Talking with reading teachers I was asked to help find stories that reluctant readers will pick up. I had to think about this, and now if asked I would say, "Have you tried animal stories?" We could start with Charlotte's Web, right?

Animal stories have been around for a very long time. 2,500 years ago Aesop set down his fables. Many of them involved animals as the main characters. If I say “A Town Mouse, A country Mouse” can you remember the story? I'll bet you can.

Animals are part of our world and part of our stories. We share our world with them. Of course, they are part of our stories.

Sometimes they are used to teach children a lesson, an example would be Curious George. I know animal rights people sometimes express concern over poor George, but guess what? He's still in every library everywhere.

Some stories are purely animal—what the animal does is what the animal does. What has kept Charlotte’s Web as a classic is one, friendship, but two—a grounding in reality that keeps the book true. Templeton is a Rat and behaves like a Rat. Charlotte stays true to spiderhood and does what a spider should. It is this constant that allows us deeper into the story to fully love and embrace the characters.

There are stories of humanized animals—some stay realistic, others branch off into fantasy.
The Brian Jacques books.
Watership Down.
There are stories where the animal is the pulse that drives the human character. Some classics here—Walter Farley’s horse books, Margurite Henry’s horse stories (including Misty of Chincoteague—Newbery Honor book).

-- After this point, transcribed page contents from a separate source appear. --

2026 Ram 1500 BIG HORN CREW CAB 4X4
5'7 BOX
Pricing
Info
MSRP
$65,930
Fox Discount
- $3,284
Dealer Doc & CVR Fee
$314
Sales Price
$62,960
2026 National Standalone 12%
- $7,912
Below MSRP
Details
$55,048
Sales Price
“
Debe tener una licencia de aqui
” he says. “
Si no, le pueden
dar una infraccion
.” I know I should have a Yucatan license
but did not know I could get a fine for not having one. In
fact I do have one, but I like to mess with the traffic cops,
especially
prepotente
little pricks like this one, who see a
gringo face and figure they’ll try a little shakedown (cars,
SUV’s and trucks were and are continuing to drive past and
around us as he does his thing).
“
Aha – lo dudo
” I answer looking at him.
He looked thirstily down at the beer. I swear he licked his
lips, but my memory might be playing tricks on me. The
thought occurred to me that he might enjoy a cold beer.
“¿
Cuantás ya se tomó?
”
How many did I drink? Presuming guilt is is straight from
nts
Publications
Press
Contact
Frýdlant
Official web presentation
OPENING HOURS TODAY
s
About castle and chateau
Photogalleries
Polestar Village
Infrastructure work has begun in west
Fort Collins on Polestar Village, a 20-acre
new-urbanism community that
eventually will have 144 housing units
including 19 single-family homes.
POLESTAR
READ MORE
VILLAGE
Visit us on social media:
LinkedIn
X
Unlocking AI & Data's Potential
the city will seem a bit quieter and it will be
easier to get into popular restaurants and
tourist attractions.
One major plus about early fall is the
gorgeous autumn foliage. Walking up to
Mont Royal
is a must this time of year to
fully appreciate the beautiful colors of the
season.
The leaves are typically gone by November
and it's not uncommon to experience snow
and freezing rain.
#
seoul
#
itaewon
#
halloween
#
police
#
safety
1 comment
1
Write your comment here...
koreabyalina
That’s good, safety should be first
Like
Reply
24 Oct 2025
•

If you enjoy animal stories, here are a few more you should look at these classics--
The Wind in the Willows Kenneth Graham
Stuart Little—E.B. White
The Trumpet of the Swan—E.B. White
One Hundred and One Dalmations—Dodie Smith
Dr. Doolittle—Hugh Lofting (available for free on www.pagebypagebooks.com)
The Black Stallion series—Walter Farley
Books by Marguerite Henry (24)

One very different one that was recommended by Leonard Marcus, the children's literature expert, is called Dogsbody by Diana Wynne Jones. It's a remarkable tale for a YA audience. Ken Oppel's Airborn is a popular one with middle grade readers. I've listed the Adventures of TumTum and Nutmeg previously, it's a charming adventure with two little mice trying to help a pair of children. It's a terrific read aloud.